II. Das Bundesverwaltungsgericht hat wie folgt festgestellt und erwogen:
1. Feststellungen:
Der Beschwerdeführer ist Staatsangehöriger von Somalia, Angehöriger des Clans XXXX , Subclan XXXX und Sub-Subclan XXXX und hat im Mai 2015 nach illegaler Einreise einen Antrag auf internationalen Schutz gestellt. Er wurde am XXXX in Mogadischu in Somalia geboren, hat dort bis zu seiner Ausreise gelebt und zumindest vier Jahre die Schule besucht. Zu den Fluchtgründen können mangels glaubhafter Angaben keine Feststellungen getroffen werden.
Der Beschwerdeführer hat keine Familienangehörigen im Bundesgebiet. Er hat bereits österreichische Freunde und eine österreichische Liierte.
Der Beschwerdeführer ist nicht in die Grundversorgung einbezogen. Er hat in Österreich noch nicht gearbeitet. Er ist in Österreich unbescholten und hat ein Deutschdiplom auf dem Niveau A1 erworben.
Zu Somalia ist verfahrensbezogen folgendes festzustellen:
1. Neueste Ereignisse - Integrierte Kurzinformationen
KI vom 3.5.2018: Überdurchschnittliche Niederschläge, bessere Versorgungssicherheit prognostiziert (betrifft: Abschnitt 21/Grundversorgung und Abschnitt 21.1/Dürresituation)
Schon in den vor der Gu-Regenzeit gemachten Prognosen zeichnete sich eine Entspannung der Situation ab, obwohl damals nur unterdurchschnittliche Regenmengen prognostiziert wurden.
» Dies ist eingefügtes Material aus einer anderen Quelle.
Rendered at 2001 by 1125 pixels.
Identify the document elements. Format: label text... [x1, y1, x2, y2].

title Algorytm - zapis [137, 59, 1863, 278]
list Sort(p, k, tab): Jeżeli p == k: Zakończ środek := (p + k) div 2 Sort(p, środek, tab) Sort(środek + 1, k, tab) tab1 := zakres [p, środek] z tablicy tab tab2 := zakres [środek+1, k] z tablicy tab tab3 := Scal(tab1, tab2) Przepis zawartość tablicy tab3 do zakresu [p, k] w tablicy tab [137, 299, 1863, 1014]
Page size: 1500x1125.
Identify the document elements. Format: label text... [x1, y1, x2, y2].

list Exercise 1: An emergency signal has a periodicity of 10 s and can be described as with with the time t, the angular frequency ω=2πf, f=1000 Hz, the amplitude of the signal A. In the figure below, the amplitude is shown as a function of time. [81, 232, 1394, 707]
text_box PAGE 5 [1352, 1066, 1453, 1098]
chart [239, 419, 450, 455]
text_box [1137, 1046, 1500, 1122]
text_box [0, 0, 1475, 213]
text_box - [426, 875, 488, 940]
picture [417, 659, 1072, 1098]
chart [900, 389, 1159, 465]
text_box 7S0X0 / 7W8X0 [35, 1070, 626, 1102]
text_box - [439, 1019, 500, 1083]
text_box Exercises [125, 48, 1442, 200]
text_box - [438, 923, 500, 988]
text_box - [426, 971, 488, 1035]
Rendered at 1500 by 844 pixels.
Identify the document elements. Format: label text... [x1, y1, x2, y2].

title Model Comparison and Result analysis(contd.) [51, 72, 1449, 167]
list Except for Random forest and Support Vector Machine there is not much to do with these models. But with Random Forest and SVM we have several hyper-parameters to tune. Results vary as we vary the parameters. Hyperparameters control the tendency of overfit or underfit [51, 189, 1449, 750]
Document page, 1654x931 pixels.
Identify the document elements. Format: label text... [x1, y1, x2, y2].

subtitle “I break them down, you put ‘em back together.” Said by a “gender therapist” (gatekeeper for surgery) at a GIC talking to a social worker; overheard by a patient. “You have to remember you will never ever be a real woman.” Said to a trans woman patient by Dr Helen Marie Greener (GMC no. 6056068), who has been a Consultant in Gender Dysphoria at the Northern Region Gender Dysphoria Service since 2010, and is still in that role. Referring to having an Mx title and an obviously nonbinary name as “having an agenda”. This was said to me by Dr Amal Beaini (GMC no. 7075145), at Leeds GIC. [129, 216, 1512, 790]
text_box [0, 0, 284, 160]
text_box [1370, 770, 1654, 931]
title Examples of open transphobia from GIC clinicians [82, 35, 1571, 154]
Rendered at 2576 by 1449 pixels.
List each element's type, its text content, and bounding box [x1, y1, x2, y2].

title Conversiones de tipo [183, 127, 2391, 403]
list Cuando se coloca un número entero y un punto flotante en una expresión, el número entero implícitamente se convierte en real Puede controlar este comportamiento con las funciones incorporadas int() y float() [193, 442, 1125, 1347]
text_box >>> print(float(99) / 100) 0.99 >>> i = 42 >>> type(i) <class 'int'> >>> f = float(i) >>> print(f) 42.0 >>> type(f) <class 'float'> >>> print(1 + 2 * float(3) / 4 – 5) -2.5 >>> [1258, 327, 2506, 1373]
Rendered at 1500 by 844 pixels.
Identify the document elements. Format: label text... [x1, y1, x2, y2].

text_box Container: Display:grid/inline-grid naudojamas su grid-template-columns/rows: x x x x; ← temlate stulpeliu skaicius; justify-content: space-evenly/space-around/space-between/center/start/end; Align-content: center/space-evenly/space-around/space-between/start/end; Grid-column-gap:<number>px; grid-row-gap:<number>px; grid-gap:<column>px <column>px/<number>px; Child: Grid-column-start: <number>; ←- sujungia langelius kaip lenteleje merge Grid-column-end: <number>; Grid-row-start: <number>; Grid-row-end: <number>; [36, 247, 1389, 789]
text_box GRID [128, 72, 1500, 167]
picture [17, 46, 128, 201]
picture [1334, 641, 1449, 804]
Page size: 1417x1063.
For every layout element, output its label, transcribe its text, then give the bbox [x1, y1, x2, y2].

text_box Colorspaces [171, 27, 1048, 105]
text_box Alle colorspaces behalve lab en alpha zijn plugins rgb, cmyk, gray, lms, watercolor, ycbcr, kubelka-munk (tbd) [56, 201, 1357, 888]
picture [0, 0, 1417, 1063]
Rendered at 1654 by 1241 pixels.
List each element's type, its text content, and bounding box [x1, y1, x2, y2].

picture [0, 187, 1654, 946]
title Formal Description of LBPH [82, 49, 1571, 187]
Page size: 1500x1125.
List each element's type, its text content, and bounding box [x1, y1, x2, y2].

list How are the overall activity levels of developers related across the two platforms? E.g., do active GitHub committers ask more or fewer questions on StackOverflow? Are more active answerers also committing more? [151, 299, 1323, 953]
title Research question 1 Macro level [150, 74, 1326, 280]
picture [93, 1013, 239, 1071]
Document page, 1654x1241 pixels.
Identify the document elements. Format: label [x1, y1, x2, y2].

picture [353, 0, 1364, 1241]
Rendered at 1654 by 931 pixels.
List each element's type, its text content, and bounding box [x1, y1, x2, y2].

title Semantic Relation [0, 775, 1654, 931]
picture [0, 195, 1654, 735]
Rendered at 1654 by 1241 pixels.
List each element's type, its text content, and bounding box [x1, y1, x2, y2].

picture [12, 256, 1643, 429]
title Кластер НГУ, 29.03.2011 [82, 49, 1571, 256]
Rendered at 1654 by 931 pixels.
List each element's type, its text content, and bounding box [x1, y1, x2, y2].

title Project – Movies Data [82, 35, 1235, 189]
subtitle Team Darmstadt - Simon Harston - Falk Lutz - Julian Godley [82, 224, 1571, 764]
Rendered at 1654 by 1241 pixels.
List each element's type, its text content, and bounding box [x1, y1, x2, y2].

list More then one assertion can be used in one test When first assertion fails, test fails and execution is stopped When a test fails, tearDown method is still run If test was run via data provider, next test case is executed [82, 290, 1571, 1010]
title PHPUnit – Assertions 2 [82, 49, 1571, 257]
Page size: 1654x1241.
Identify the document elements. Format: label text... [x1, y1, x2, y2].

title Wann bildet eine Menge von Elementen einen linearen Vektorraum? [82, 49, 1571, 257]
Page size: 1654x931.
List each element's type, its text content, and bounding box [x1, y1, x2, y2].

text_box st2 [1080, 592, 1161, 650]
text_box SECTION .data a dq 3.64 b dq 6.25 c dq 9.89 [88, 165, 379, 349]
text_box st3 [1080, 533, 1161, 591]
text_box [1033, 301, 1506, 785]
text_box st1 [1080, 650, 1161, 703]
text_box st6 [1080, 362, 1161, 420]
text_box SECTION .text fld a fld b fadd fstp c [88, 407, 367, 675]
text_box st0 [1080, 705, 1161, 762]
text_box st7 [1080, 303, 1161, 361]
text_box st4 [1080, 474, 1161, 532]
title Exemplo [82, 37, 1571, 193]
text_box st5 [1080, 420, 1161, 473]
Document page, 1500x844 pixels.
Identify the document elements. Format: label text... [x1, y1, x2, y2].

Anfang 2018 wurde für Februar-Juni 2018 prognostiziert, dass die Bevölkerung in folgende IPC-Stufen (Klassifizierung zur Sicherheit der Nahrungsmittelversorgung) einzuordnen sein wird: 56% Stufe 1 (minimal); 22% Stufe 2 (stressed); 18% Stufe 3 (crisis); 4% Stufe 4 (emergency); 0% Stufe 5 (famine). IDP-Lager in Südsomalia wurden durchwegs mit Stufe 3 IPC prognostiziert; Städte in Lower und Middle Shabelle, Bay und Jubaland mit Stufe 2; Mogadischu mit Stufe 1. Landesweit zeigt sich, dass die Bevölkerung in den Städten besser versorgt ist, als jene auf dem Lande (FAO 2018).
Verbesserungen bei Nahrungsmittelsicherheit und Ernährung sind auf die höhere Verfügbarkeit von Nahrungsmitteln aus der Deyr-Ernte und aus der gestiegenen Milchproduktion zurückzuführen. Gleichzeitig wird die humanitäre Hilfe aufrechterhalten. Viele Haushalte können Nahrungsmittel mit von humanitären Akteuren zur Verfügung gestellten Geldmitteln oder Gutscheinen erwerben (FEWS 3.2018). Im ersten Quartal 2018 bezogen monatlich 1,84 Millionen Menschen humanitäre Hilfe. Im letzten Quartal 2017 waren es noch 2,5 Millionen gewesen. Insgesamt erreicht die Unterstützung rund 70% der Menschen die sich auf oder über Stufe 3 IPC befinden (FEWS 4.2018a). Auch im Jahr 2018 wird humanitäre Hilfe weiterhin in großem Ausmaß erforderlich sein (FEWS 3.2018).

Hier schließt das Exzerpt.